From February 2015 through January 2016, a sample of 250 patients (500 feet) was recruited: 132 women and 118 men, with a mean age of 52±0.1 years and a median history of diabetes of 1 year (0–5). The sociodemographic data and biochemical characteristics of the participants are shown in Table 1.

Table 1.

Demographic characteristics and biochemical markers of participants.

Variable  Mean±SD/median (range) 
n  250 
Age (years)  52.2±10.1 
Sex (male/female)  132/118 
Diabetes duration (years)  1 (0–5) 
Weight (kg)  76.87±15.75 
Height (m)  1.61 (1.37–1.89) 
BMI (kg/m2)  29.1±4.45 
Fasting blood glucose (mmol/mol)  6.59 (3.44–16.37) 
HbA1c (%)  7.1±1.65 (54mmol/mol) 
Blood pressure (mmHg)
Systolic  123.4±15 
Diastolic  75.7±7.6 
Total cholesterol (mmol/L)  9.0±
HDL (mmol/L)  2.3±0.6 
LDL (mmol/L)  6.0±2.0 
No HDL (mmol/L)  8.5±2.4 
Triglycerides (mmol/L)  88.8 (2.7–40.7) 

BMI, body mass index; HbA1c, glycosylated hemoglobin; HDL, high-density lipoprotein; LDL, low-density lipoprotein.

Information shown –
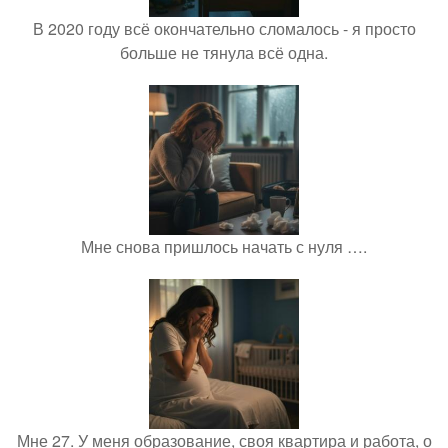
В 2020 году всё окончательно сломалось - я просто
больше не тянула всё одна.
Мне снова пришлось начать с нуля ….
Мне 27. У меня образование, своя квартира и работа, о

Work request A –
Answer from the patient study extract:
(i) Over what period were the patients recruited?
(ii) What median height does the table give, and with what range?
(iii) What does LDL stand for?
Work request B –
Echo everything in the patient study extract from "Demographic characteristics and" down to "Blood pressure (mmHg)".
The material is separate from the patient study extract.

Exercise answer A –
(i) From February 2015 through January 2016.
(ii) 1.61 m, with a range of 1.37–1.89.
(iii) Low-density lipoprotein.

Exercise answer B –
Demographic characteristics and biochemical markers of participants.

Variable  Mean±SD/median (range) 
n  250 
Age (years)  52.2±10.1 
Sex (male/female)  132/118 
Diabetes duration (years)  1 (0–5) 
Weight (kg)  76.87±15.75 
Height (m)  1.61 (1.37–1.89) 
BMI (kg/m2)  29.1±4.45 
Fasting blood glucose (mmol/mol)  6.59 (3.44–16.37) 
HbA1c (%)  7.1±1.65 (54mmol/mol) 
Blood pressure (mmHg)